The Washington Post

Maryland football self-reports secondary NCAA violations, imposes penalties limiting practice

The University of Maryland has self-imposed penalties that include limiting football practice time during the fall semester because of secondary violations that occurred last season under then-coach Ralph Friedgen, the school announced Saturday morning.

The violations involved the “countable athletically-related hours” that players had during the 2010 fall semester. The athletic department found that an extra 1.25 hours per week were used last season over the permissible 20 hours per week. The release also said “some administrative interns involved with football also were in attendance during non-mandatory summer workouts prior to last season.”

Maryland self-reported the violations to the NCAA and the ACC and recommended imposing penalties that will be imposed during this season. The football team will be limited to 17.5 hours of athletically related activities per week during the semester. The penalty will be imposed only during weeks when fall classes are in session.

The football administrative interns will be restricted from observing and participating in on-field activities during the preseason practice period in August.

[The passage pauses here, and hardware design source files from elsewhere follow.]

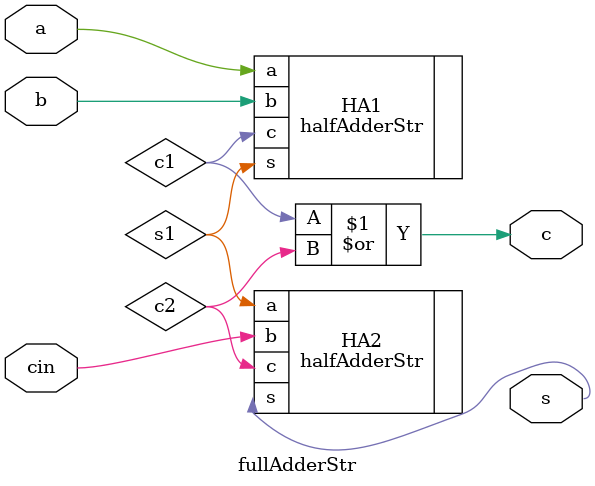
<source format=v>
`timescale 1ns / 1ps
module fullAdderStr(c, s, a, b, cin
    );
	input a, b, cin;
	output s, c;
	
	wire s1, c1, c2;
	
	halfAdderStr HA1(.s(s1), .c(c1), .a(a), .b(b));
	halfAdderStr HA2(.s(s), .c(c2), .a(s1), .b(cin));
	
	or O1(c, c1, c2);
endmodule
</source>
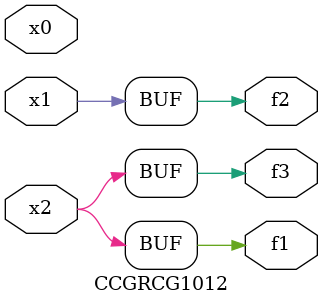
<source format=v>
module CCGRCG1012(
	input x0, x1, x2,
	output f1, f2, f3
);
	assign f1 = x2;
	assign f2 = x1;
	assign f3 = x2;
endmodule

</source>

The graduate assistants will be prohibited from participating in the first 16 practices in August.

Rules-education sessions regarding playing and practice-season regulations, as well as rules involving permissible and non-permissible summer activities, will be conducted with all football players, coaches and football-related staff.

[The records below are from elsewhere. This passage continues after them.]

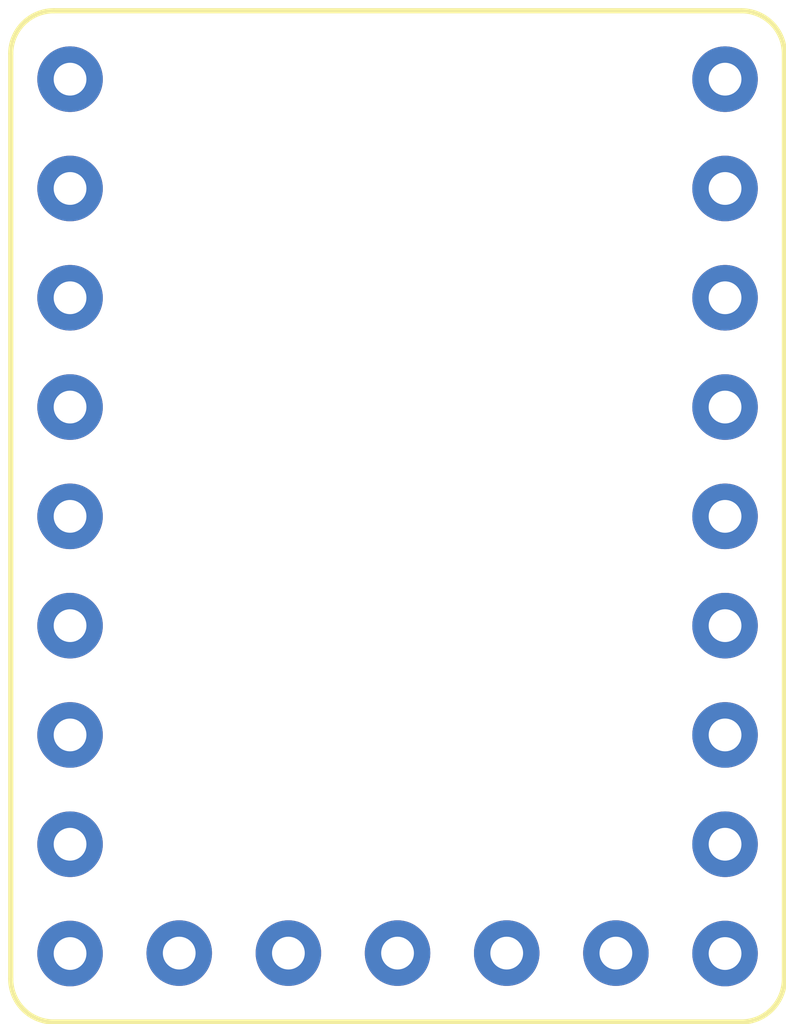
<source format=kicad_pcb>
(kicad_pcb
	(version 20241229)
	(generator "pcbnew")
	(generator_version "9.0")
	(general
		(thickness 1.6)
		(legacy_teardrops no)
	)
	(paper "A4")
	(layers
		(0 "F.Cu" signal)
		(2 "B.Cu" signal)
		(9 "F.Adhes" user "F.Adhesive")
		(11 "B.Adhes" user "B.Adhesive")
		(13 "F.Paste" user)
		(15 "B.Paste" user)
		(5 "F.SilkS" user "F.Silkscreen")
		(7 "B.SilkS" user "B.Silkscreen")
		(1 "F.Mask" user)
		(3 "B.Mask" user)
		(17 "Dwgs.User" user "User.Drawings")
		(19 "Cmts.User" user "User.Comments")
		(21 "Eco1.User" user "User.Eco1")
		(23 "Eco2.User" user "User.Eco2")
		(25 "Edge.Cuts" user)
		(27 "Margin" user)
		(31 "F.CrtYd" user "F.Courtyard")
		(29 "B.CrtYd" user "B.Courtyard")
		(35 "F.Fab" user)
		(33 "B.Fab" user)
		(39 "User.1" user)
		(41 "User.2" user)
		(43 "User.3" user)
		(45 "User.4" user)
	)
	(setup
		(pad_to_mask_clearance 0)
		(allow_soldermask_bridges_in_footprints no)
		(tenting front back)
		(pcbplotparams
			(layerselection 0x00000000_00000000_55555555_5755f5ff)
			(plot_on_all_layers_selection 0x00000000_00000000_00000000_00000000)
			(disableapertmacros no)
			(usegerberextensions no)
			(usegerberattributes yes)
			(usegerberadvancedattributes yes)
			(creategerberjobfile yes)
			(dashed_line_dash_ratio 12.000000)
			(dashed_line_gap_ratio 3.000000)
			(svgprecision 4)
			(plotframeref no)
			(mode 1)
			(useauxorigin no)
			(hpglpennumber 1)
			(hpglpenspeed 20)
			(hpglpendiameter 15.000000)
			(pdf_front_fp_property_popups yes)
			(pdf_back_fp_property_popups yes)
			(pdf_metadata yes)
			(pdf_single_document no)
			(dxfpolygonmode yes)
			(dxfimperialunits yes)
			(dxfusepcbnewfont yes)
			(psnegative no)
			(psa4output no)
			(plot_black_and_white yes)
			(sketchpadsonfab no)
			(plotpadnumbers no)
			(hidednponfab no)
			(sketchdnponfab yes)
			(crossoutdnponfab yes)
			(subtractmaskfromsilk no)
			(outputformat 1)
			(mirror no)
			(drillshape 1)
			(scaleselection 1)
			(outputdirectory "")
		)
	)
	(net 0 "")
	(net 1 "unconnected-(U1-GPIO1-Pad2)")
	(net 2 "unconnected-(U1-GPIO5-Pad6)")
	(net 3 "unconnected-(U1-GPIO11-Pad12)")
	(net 4 "unconnected-(U1-GPIO9-Pad10)")
	(net 5 "unconnected-(U1-GPIO8-Pad9)")
	(net 6 "unconnected-(U1-GPIO12-Pad13)")
	(net 7 "unconnected-(U1-GPIO10-Pad11)")
	(net 8 "unconnected-(U1-GPIO3-Pad4)")
	(net 9 "unconnected-(U1-GPIO4-Pad5)")
	(net 10 "unconnected-(U1-GPIO0-Pad1)")
	(net 11 "unconnected-(U1-GPIO13-Pad14)")
	(net 12 "unconnected-(U1-GPIO7-Pad8)")
	(net 13 "unconnected-(U1-GPIO2-Pad3)")
	(net 14 "unconnected-(U1-GPIO6-Pad7)")
	(footprint "RP2040-Tiny:RP2040-Tiny" (layer "F.Cu") (at 127.88 88.09))
	(embedded_fonts no)
)

</source>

Letters of admonishment will be sent to the two Friedgen assistants who were retained by new coach Randy Edsall — offensive line coach Tom Brattan and wide receivers coach Lee Hull — and all non-coaching staff members still employed.

“We have already put processes and controls in place to better ensure things like this don’t happen in the future,” Athletic Director Kevin Anderson said in a statement. “It’s fundamental to me and to the department that we operate with integrity and do things the right way as we move forward. Our view is that we need to deal with the past so we can be better tomorrow.”

The athletic department learned Friday that the NCAA accepted those penalties as sufficient.

“We’re disappointed that this happened,” Edsall said in the release. “It’s important to me that we always abide by the rules and regulations set forth by the NCAA. We have put a plan in place to deal with this situation, and I am glad we can now begin to put this behind us. We are looking forward to August 9, when we get on the field for the first day of preseason practice.”